* [PAGE EXTRACT]
· · ·

On Fri, Dec 02, 2005 at 12:47:09PM +0100, Andi Kleen wrote:
> On Fri, Dec 02, 2005 at 12:23:09AM -0800, Ravikiran G Thirumalai wrote:
> > Patch uses a static PDA array early at boot and reallocates processor PDA
> > with node local memory when kmalloc is ready, just before pda_init.
> > The boot_cpu_pda is needed sice the cpu_pda is used even before pda_init for
> > that cpu is called (to set the static per-cpu areas offset table etc)
>
> Where is it needed? Perhaps it should be just allocated in the
> CPU triggering the other CPU start instead. Then you could avoid that
> or rather only define a __initdata boot_pda for the BP.
>

setup_per_cpu_areas() is invoked quite early in the boot process and it
writes into the cpu_pda.data_offset field for all the cpus. I'd even tried
storing the offset table for cpus in a temporary table (which can be marked
__initdata and discarded later), but there were references
to the static per cpu areas through per_cpu macros (which need to use the
cpu_pda) even before the BP boots up and starts the secondary cpus,
resulting in early exceptions.

> >
> > Index: linux-2.6.15-rc3/arch/x86_64/kernel/head64.c
> > ===================================================================
> > --- linux-2.6.15-rc3.orig/arch/x86_64/kernel/head64.c 2005-11-30 17:01:18.000000000 -0800
> > +++ linux-2.6.15-rc3/arch/x86_64/kernel/head64.c 2005-11-30 17:07:14.000000000 -0800
> > @@ -80,6 +80,7 @@
> > {
> > char *s;
> > int i;
> > + extern struct x8664_pda boot_cpu_pda[];
>
> externs only belong in include files.

· · ·

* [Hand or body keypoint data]
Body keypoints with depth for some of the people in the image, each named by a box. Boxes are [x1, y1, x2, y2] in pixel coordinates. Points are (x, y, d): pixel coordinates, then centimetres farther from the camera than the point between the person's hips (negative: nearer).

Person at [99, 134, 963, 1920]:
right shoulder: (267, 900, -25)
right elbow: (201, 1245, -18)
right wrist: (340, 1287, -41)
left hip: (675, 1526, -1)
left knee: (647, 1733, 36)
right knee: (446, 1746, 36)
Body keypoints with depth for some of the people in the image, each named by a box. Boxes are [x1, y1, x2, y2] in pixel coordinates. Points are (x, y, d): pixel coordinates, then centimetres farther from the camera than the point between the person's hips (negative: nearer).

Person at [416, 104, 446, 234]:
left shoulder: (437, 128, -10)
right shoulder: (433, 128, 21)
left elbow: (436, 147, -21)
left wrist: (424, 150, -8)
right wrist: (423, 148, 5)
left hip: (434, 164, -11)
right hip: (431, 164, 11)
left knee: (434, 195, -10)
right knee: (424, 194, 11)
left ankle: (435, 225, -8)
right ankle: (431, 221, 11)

· · ·

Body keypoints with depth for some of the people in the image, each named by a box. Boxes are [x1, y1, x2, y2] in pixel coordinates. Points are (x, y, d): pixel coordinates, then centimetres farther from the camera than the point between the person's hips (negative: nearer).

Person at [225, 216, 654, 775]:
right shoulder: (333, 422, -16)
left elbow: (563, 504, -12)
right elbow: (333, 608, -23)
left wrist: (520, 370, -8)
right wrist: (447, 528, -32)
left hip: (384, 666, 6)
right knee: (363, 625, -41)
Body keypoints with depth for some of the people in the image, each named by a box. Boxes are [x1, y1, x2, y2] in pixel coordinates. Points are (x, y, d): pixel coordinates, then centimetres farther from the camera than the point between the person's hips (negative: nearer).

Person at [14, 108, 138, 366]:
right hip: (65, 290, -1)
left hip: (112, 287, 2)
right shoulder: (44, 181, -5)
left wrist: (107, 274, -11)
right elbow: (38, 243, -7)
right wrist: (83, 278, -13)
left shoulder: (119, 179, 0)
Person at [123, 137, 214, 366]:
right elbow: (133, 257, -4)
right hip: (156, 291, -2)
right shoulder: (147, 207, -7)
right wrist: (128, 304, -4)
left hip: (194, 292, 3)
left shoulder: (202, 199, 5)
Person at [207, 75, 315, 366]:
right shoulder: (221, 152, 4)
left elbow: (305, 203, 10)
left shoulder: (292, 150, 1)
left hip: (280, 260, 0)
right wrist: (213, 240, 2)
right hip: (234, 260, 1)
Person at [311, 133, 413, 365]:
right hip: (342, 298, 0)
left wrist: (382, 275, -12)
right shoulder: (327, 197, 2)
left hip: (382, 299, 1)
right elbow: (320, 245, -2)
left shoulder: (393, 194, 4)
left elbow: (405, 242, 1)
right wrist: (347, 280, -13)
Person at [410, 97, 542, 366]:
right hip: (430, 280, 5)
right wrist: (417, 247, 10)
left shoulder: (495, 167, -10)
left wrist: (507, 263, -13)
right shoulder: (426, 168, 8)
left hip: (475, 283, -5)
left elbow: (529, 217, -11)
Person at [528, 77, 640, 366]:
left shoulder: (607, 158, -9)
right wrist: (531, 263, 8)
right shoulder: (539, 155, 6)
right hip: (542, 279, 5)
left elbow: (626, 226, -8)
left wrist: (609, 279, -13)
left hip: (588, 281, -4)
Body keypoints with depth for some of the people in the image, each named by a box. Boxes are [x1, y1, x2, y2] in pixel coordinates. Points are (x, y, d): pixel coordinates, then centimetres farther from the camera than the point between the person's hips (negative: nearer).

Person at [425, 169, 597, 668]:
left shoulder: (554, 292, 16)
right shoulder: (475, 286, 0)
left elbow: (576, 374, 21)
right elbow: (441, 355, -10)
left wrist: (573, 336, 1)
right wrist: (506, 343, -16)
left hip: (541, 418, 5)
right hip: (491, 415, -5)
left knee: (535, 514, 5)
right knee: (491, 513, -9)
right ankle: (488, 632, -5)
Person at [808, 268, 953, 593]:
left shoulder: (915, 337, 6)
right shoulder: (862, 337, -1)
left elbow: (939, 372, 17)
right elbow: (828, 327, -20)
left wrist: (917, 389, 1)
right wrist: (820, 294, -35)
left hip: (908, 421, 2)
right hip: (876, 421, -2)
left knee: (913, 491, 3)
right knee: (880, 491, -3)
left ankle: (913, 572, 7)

· · ·

Could you pick up the mailing-list thread above about the x86_64 per-CPU PDA patch and continue it from the last line shown?

Yes, I will change this and resubmit

Thanks,
Kiran

2005-12-02 22:41:08

by Andi Kleen

[permalink] [raw]
Subject: Re: [patch 3/3] x86_64: Node local PDA -- allocate node local memory for pda

On Fri, Dec 02, 2005 at 12:02:34PM -0800, Ravikiran G Thirumalai wrote:
> On Fri, Dec 02, 2005 at 12:47:09PM +0100, Andi Kleen wrote:
> > On Fri, Dec 02, 2005 at 12:23:09AM -0800, Ravikiran G Thirumalai wrote:
> > > Patch uses a static PDA array early at boot and reallocates processor PDA
> > > with node local memory when kmalloc is ready, just before pda_init.
> > > The boot_cpu_pda is needed sice the cpu_pda is used even before pda_init for
> > > that cpu is called (to set the static per-cpu areas offset table etc)
> >
> > Where is it needed? Perhaps it should be just allocated in the
> > CPU triggering the other CPU start instead. Then you could avoid that
> > or rather only define a __initdata boot_pda for the BP.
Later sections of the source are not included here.